Vancouver's Leckie Studio Architecture + Design recently launched the Backcountry Hut Company, to offer modular cabins that come flat-packed and are put together like a piece of furniture from Ikea. Still in the design stage, the cabins will be able to run on or off-the-grid with solar power, and will come in multiple configurations.

The cabins will come clad in a metal shell and be offered in several sizes. The smallest will measure just 191 sq ft (17 sq m) and sleep up to four people. The largest will come in at a palatial 937 sq ft (87 sq m) and sleep up to 24 people.

Inside, the cabins will include a lounge, kitchen, dining area, bathroom, and one or more bedrooms, spread over two floors.
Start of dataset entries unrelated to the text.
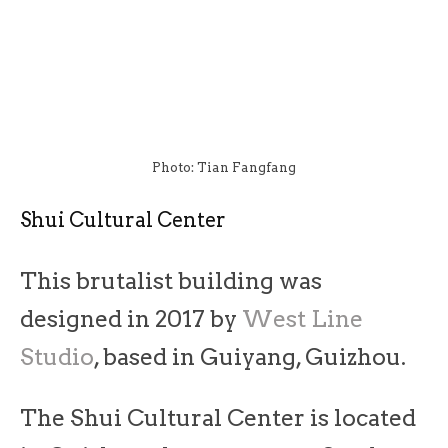
Photo: Tian Fangfang
Shui Cultural Center
This brutalist building was
designed in 2017 by
West Line
Studio
, based in Guiyang, Guizhou.
The Shui Cultural Center is located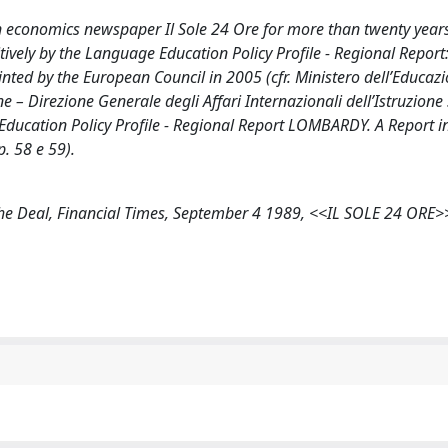
an economics newspaper Il Sole 24 Ore for more than twenty year
ively by the Language Education Policy Profile - Regional Report
ed by the European Council in 2005 (cfr. Ministero dell’Educazi
e – Direzione Generale degli Affari Internazionali dell’Istruzione
 Education Policy Profile - Regional Report LOMBARDY. A Report 
. 58 e 59).
of the Deal, Financial Times, September 4 1989, <<IL SOLE 24 ORE>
They will also be offered in two main configurations: Backcountry, which will allow full off-grid use in rural areas, and Frontcountry, which will be erected in semi-rural or built-up areas and serve as full-time homes.

The firm envisions the Backcountry models as being relatively utilitarian and outfitted with bunk beds, while the Frontcountry models would be a little more plush, reflecting their use as full-time homes.

The Backcountry Hut Company says that assembling one of its cabins would be similar to putting together a piece of Ikea furniture (except without confusing instructions and that one crucial missing part, we assume).

The firm also says that rather than requiring a team of professional builders, a group of handy types could get together and build the cabin themselves, likening the process to an old-fashioned barn-raising gathering.

Off-grid tech slated for the cabins include a roof-based solar array and composting toilet. Delivery to the site can be handled by truck, an off-road vehicle, or a helicopter, depending on the terrain.

We've no word yet on price. In addition, finer details on the materials, thermal performance and the like will be available in the coming weeks. The first cabin is due to be constructed sometime next year.